In those 1920s, near the end of the great immigration wave, my schoolmates were mostly Italian Catholic and Eastern European Jewish, the children of foreign-born in New York, as had both of my grandmothers. My schoolmates called me, semi-derisively, "the Yankee1." Once a teacher asked me to carry a note to the principal. In his outer office, an Italian woman, mother of one of the students, was waiting to see him. While waiting, she was unembarrassedly nursing a baby. I remember a blue vein in her very white breast.

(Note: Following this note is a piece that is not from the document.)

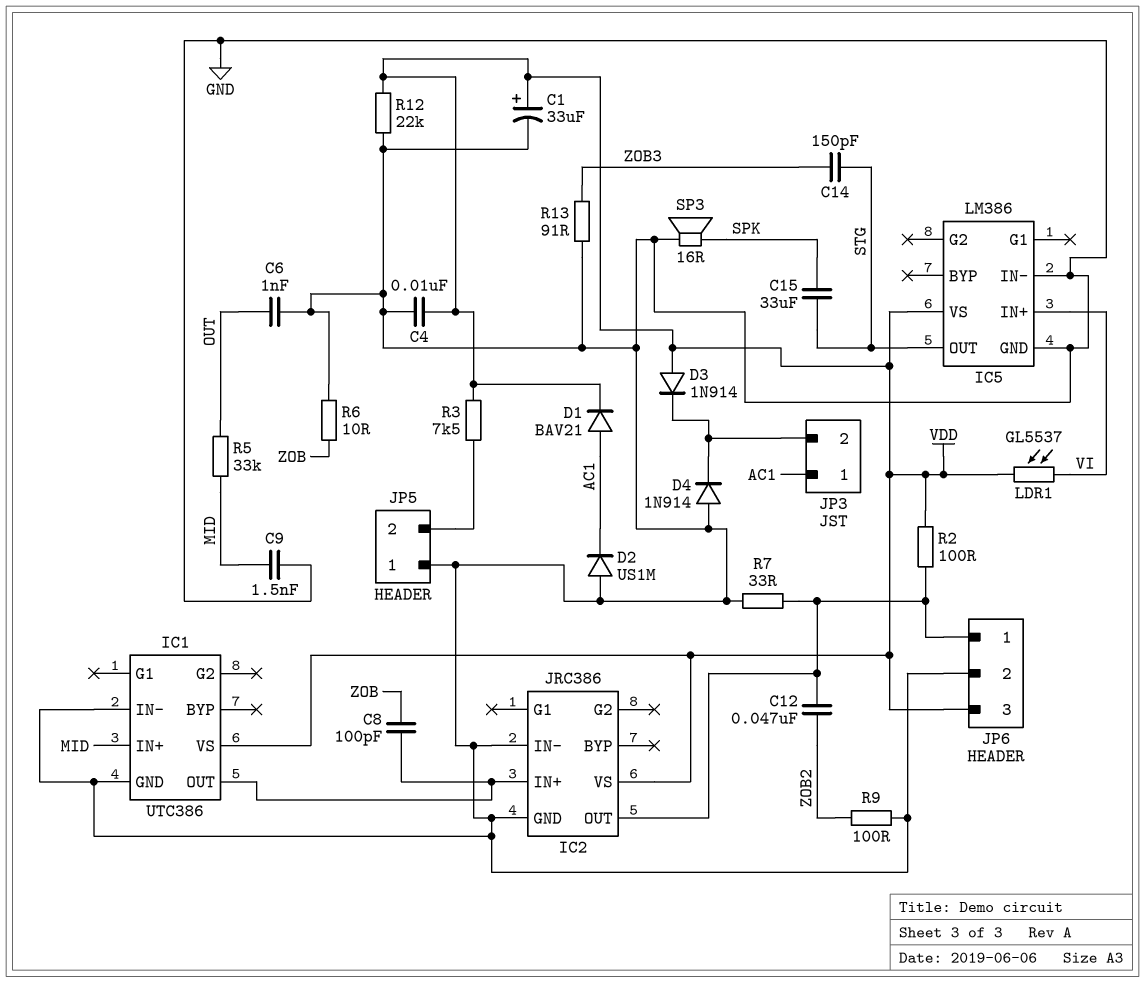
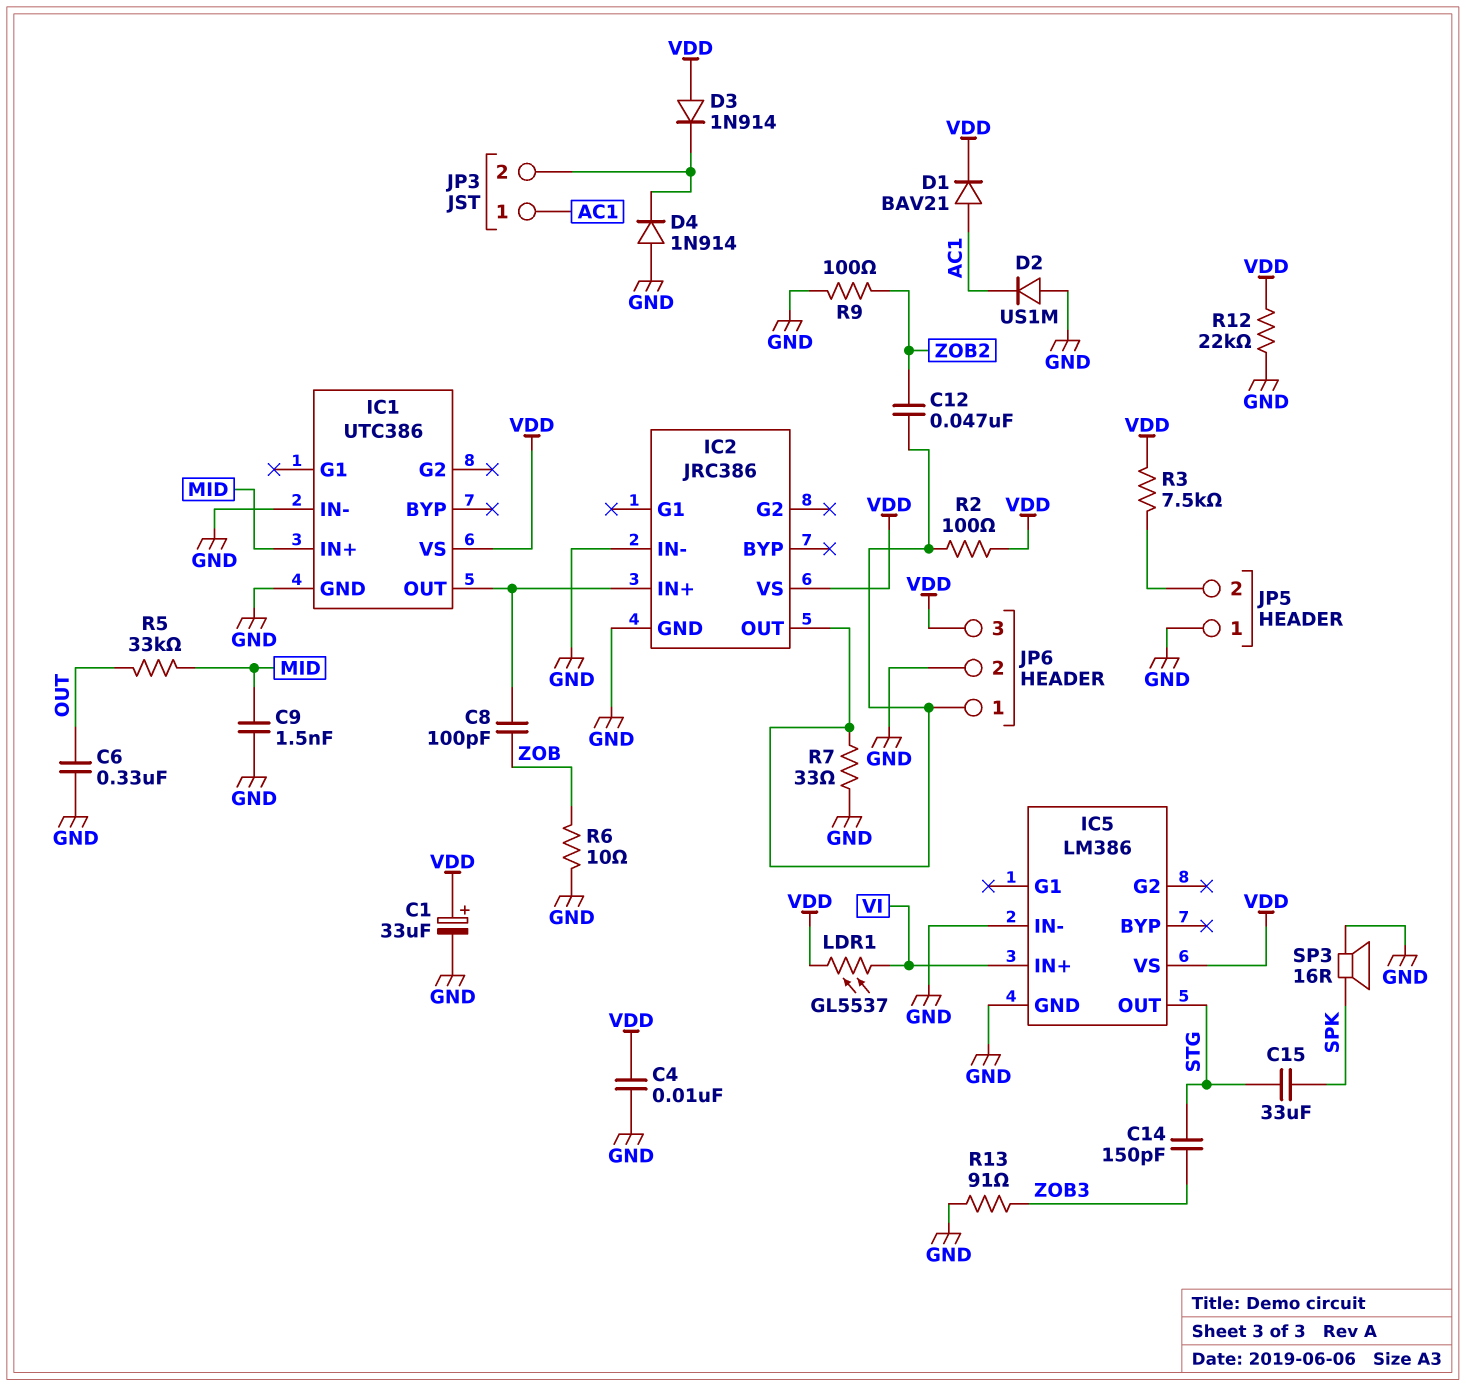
C6: 1nF (GND, OUT) -> 330nF (GND, OUT)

在20世紀20年代里,大規模移民浪潮已接近尾聲,我的同學大多數為意大利天主教徒和東歐猶太人,他們的父母是外來移民,就像我的祖母和外祖母一樣。我的同學們半嘲笑地稱呼我“美國佬”。有一次,一位老師讓我把一張字條帶給校長。一位意大利婦女正在他辦公室的外間等著見他,她是一位學生的母親。在等待過程中,她毫不感到難為情地給嬰兒哺乳。我還記得她那白皙的乳房上有一條青筋。

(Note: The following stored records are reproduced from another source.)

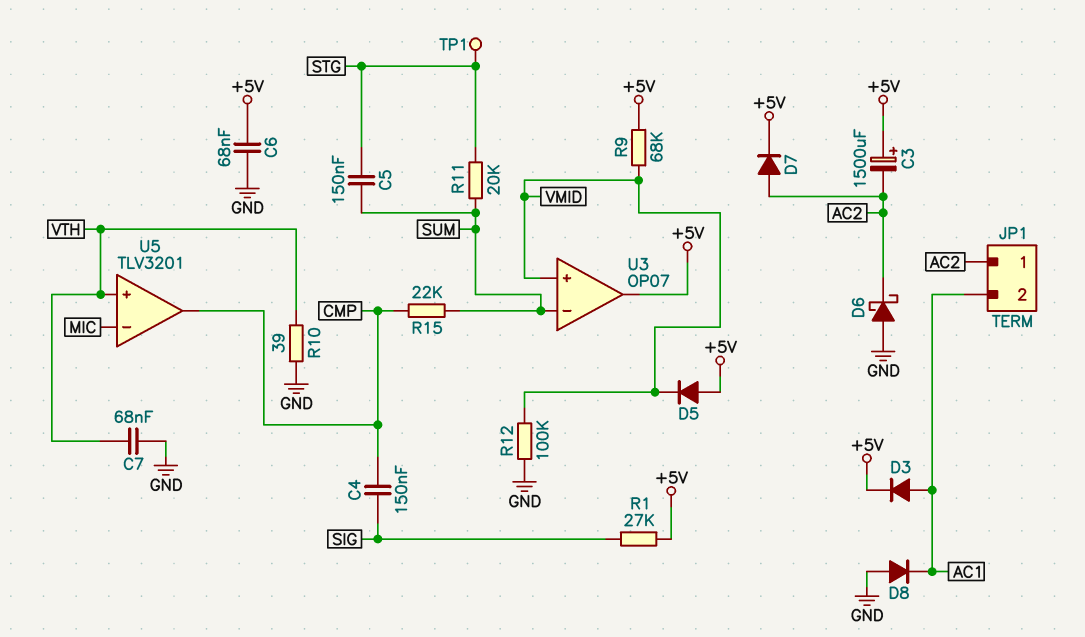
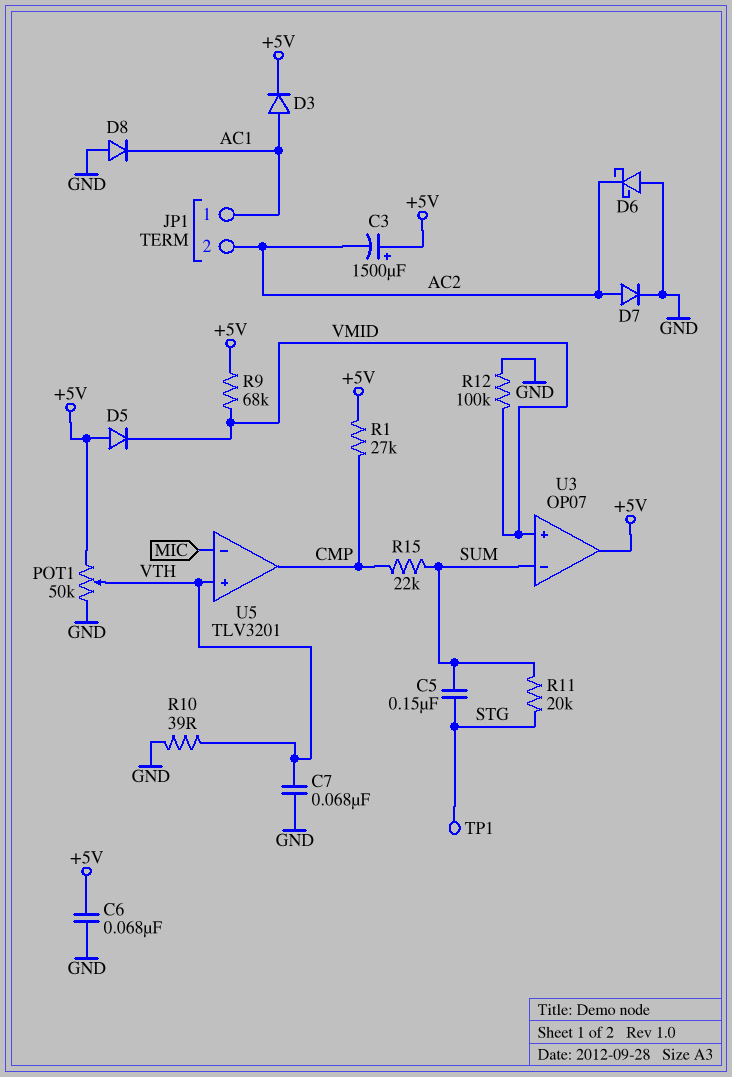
C4: 150nF (CMP, SIG) -> none
D7: diode (A AC2, K +5V) -> diode (A AC2, K GND)
JP1 pin 1: AC2 -> AC1
JP1 pin 2: AC1 -> AC2
POT1: none -> 50k (+5V, GND, wiper VTH)
R1: 27k (+5V, SIG) -> 27k (+5V, CMP)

Radio was still new in those days, wondrous. Many of my schoolmates came from families too poor to own a set. I became something of a school celebrity because of radio and my father. He was a dentist, and in the professional society to which he belonged, he was in charge of a series of talks on dental hygiene that the society presented on the municipal radio station WNYC—fifteen minutes at midday once a week. Usually he invited other dentists to speak, but one week he did the talk himself. My mother wrote a note to my teacher asking that I be excused a half-hour before lunchtime that day, so that I could come home and hear my father. It was granted. I heard him, and I bragged. Some of my friends, especially the foreign-born ones, could hardly believe it. They actually knew someone whose father's voice had been broadcast all around New York City. One of them, probably quoting a parent, said,"Only in America."
收音機在那時還是令人驚嘆的稀罕物。我的許多同學家里太窮,買不起收音機。 因收音機和我父親的緣故,我在學校里多少有點名氣。父親是個牙醫,在他所厲的職業協會中,他負責關于牙齒衛生的系列講座,這些講座是協會在市無線電臺——紐約公共無線電臺推出的,每周一次,在中午播出15分鐘。父親通常邀請其他牙醫做講座,不過有一個星期是他親自主講的。母親給老師寫了個假條,請他允許我在那天午餐前離開半個小時,以便我趕回家聽父親的講座。我的假被批準了,我聽到了父親的講座,便吹噓起來。一些朋友,特別是外國出生的朋友幾乎難以相信這件事。他們居然認識這樣一個人,他父親的聲音在全紐約市播出。其中一個同學大概是引用了一個家長的話說:“只有在美國才有這樣的事。”